*WHAT YOU WILL DO*:
**A)** Duplicate the passage of the training award article between "Now the time" and "Industrial Society, explains.", inclusive.
**B)** Name every person mentioned in the training award article.
**C)** Take the article about the search for the UK's top training team further, starting after its final sentence.

*READING TEXT*:
+-------+
The search is on to find the UK’s top training team. Have you got what it takes to measure up?
For the last year, Training magazine and The Industrial Society, partners in the TD2000 campaign, have been working to create an understanding of how the status of training and development can be raised in they eyes of organisations and the wider business world.
Now the time has come to find the T&D team which has achieved most success in this area, as Will Hutton, chief executive of The Industrial Society, explains.
“Some organisations have clearly achieved a tremendous amount – they have influence and respect at the most senior levels, they know exactly what the real organisational issues are and they can demonstrate the value they add to their organisation. We think it’s time to recognise these high-flying teams and acknowledge their successes.”
The TD2000 Award will do just that. The award will be open to any training and development team in the UK – from the corporate or not-for profit sector, internal or outsourced.
The task of identifying the top team will fall to two judges – Nigel Crouch of the DTI’s Innovation Unit and well-known evaluation expert Paul Kearns.
+-------+
[Stored records]
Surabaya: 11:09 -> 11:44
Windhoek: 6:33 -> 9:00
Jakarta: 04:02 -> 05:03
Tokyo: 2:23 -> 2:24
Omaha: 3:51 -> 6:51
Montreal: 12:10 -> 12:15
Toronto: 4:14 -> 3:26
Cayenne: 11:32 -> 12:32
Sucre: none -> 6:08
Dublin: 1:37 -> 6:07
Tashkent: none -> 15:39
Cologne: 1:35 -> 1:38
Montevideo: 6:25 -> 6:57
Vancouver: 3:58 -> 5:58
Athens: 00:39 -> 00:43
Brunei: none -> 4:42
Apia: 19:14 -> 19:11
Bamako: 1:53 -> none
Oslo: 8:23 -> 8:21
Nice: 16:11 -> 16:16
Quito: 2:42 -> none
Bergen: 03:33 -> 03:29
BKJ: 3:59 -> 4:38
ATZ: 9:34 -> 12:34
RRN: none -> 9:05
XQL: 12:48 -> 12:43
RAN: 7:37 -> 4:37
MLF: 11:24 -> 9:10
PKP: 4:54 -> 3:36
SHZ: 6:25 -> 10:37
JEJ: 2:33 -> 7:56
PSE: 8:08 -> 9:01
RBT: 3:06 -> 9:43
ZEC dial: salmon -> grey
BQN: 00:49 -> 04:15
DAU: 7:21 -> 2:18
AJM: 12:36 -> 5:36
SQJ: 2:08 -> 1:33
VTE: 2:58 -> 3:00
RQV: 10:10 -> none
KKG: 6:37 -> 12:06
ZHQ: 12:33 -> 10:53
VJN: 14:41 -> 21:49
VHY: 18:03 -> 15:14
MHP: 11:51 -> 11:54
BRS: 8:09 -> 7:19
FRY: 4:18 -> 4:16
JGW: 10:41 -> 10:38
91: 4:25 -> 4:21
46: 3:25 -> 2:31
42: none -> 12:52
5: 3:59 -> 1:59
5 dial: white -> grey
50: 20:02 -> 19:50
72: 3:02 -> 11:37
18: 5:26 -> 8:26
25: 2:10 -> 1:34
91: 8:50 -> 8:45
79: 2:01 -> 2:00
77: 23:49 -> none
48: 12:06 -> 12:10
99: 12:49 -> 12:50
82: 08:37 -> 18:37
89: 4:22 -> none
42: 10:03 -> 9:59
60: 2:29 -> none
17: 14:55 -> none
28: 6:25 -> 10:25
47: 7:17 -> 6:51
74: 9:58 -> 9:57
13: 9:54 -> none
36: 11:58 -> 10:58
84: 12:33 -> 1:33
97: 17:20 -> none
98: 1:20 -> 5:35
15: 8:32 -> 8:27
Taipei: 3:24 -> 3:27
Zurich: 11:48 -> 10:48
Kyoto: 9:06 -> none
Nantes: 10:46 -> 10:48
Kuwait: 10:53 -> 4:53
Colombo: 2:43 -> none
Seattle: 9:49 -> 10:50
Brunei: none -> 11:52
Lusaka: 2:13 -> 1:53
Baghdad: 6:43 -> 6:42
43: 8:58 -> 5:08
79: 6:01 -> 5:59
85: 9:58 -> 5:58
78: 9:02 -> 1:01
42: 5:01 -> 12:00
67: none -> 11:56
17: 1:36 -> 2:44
+-------+
*EXERCISE RESULTS*:
**A)**
Now the time has come to find the T&D team which has achieved most success in this area, as Will Hutton, chief executive of The Industrial Society, explains.

**B)** Will Hutton, Nigel Crouch, Paul Kearns

**C)**
Kearns says he is excited about the prospect. “Awards such as those run by IiP and the National Training Awards have made their own contributions to good practice but this award is about raising the bar. It represents a genuine challenge for the best training functions in the UK. It is a unique opportunity to recognise those proactive, business-focused professionals who have consciously shifted their role from training provider to business partner.”
He adds, “As a judge I see my role as ensuring this award really means something; not only to the winner but as a benchmark for the rest of the profession.”
The judges will be looking for teams that can demonstrate excellence in at least two out of three key areas:
• Integration with the organisation: areas such as partnership with line managers, performance consultancy, helping people apply their learning back in the workplace
• Top table influence: relationships with the senior management, boards and directors, involvement in decision-making and the overall business planning process.
• Evaluation: the ability to demonstrate improved performance resulting from training and development; success in measuring the value and effectiveness of the training and development activities
Entrants only need to write up to 300 words on each of the areas in order to enter. Those wishing to do so can also supply further evidence to support their entry.
The deadline for entries is 3 April 2000. After examining the entries, judges Nigel Crouch and Paul Kearns will draw up a shortlist of the three most promising ones. They will visit each of the short-listed teams during May. The award will be presented on 4 July at a special TD2000 event to be held at the NEC in Birmingham.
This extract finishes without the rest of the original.